Кити меняла шторы на окнах. Она была в длинном домашнем халате, в волосах розовая ленточка. Услышав шаги, Кити оглянулась.
- А! Поэт! Я жду, когда спустится Джери и поможет. Видишь, занавески высоко, мне не достать.
Занавески и в самом деле висели высоко, но Космас рассердился за то, что она опять назвала его поэтом.
- Во-первых, доброе утро, - сказал он и попытался улыбнуться.
- Доброе утро. А во-вторых?
- Во-вторых, я не поэт.
- Ну хорошо, я больше не буду. Хотя голову даю на отсечение, что ты пишешь стихи.
Космас действительно грешил стихами, и догадка Кити его расстроила.

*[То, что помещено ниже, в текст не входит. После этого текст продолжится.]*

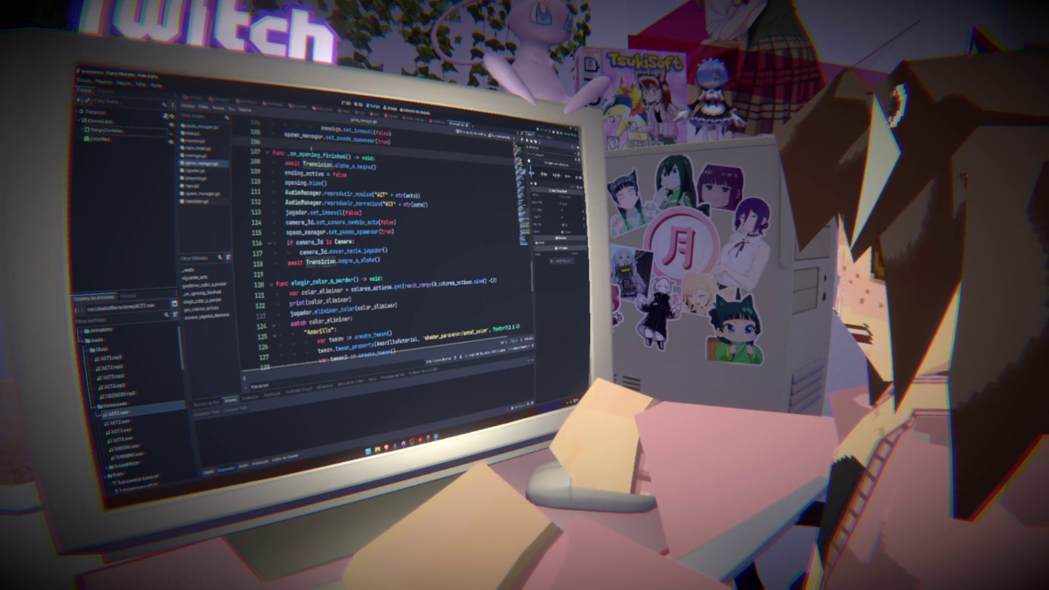
pyautogui.click(281, 457)
pyautogui.click(243, 467)
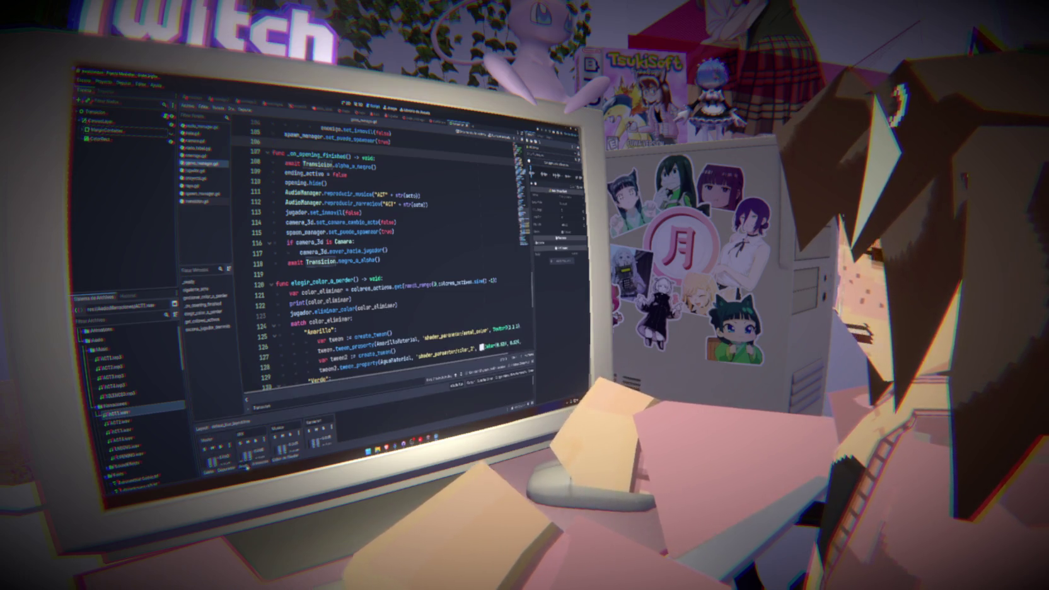
# - Enlarge the Audio bus panel, then test-run the game twice
pyautogui.moveTo(362, 397); pyautogui.dragTo(362, 320)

- А в-третьих? Есть и в-третьих? - спросила Кити.
- Никакого в-третьих нет.
- Нет, есть. В-третьих, ты должен мне помочь. Обопрись о стенку и сними сначала эту штору.
Космас быстро вскарабкался по дверной решетке и, опираясь ногой о стену, сдернул занавеску. Когда он спускался, его правая рука коснулась плеча Кити.
- Браво! - сказала она. - А теперь вон ту!
Космас покорно повиновался. Им снова овладела растерянность. Он еще раз забрался на дверь, снял вторую штору и хотел было опять опереться на плечо Кити, но она отстранилась.
- Спасибо! - И, схватив занавески, вприпрыжку побежала по лестнице.
Космас шагнул к двери.
- Послушай! - окликнула его Кити.
Она стояла на середине лестницы. В длинном халате, касающемся ступенек, она казалась еще красивей, чем вчера.
- Сегодня пятница. У нас, как всегда, вечер. Приходи.
- Не могу, - машинально ответил Космас.
Она резко повернулась и побежала через две ступеньки.
- Мадемуазель Кити, простите! Сегодня вечером… Мадемуазель Кити…
Она не обернулась.
В обед Космас не пошел домой. Вечером вернулся очень поздно. Ему не хотелось встречаться с Кити. Ее вызывающая манера держаться раздражала его. Но Кити ему нравилась, очень нравилась, и было больно видеть ее такой нескромной. Он сердился на себя за то, что не мог противиться своему чувству, а в ее присутствии робел и становился смешным.
Прошло несколько дней. Кити он так и не видел. Каждый день Космас ждал, что вдруг столкнется с ней в коридоре, и старался пройти как можно быстрее. Но, выходя на улицу или закрывая дверь своей комнаты, он испытывал чувство горького разочарования… В эти минуты ему до боли хотелось видеть ее.
И с каждым днем Космас все больше замедлял шаги, проходя по коридору. В конце концов он стал без всякого предлога спускаться по лестнице, то и дело бегал из магазина домой и обратно и целыми часами простаивал в коридоре: ждал, не появится ли Кити. Она не появлялась. В вестибюле висели все те же шторы. Никто и не думал их менять.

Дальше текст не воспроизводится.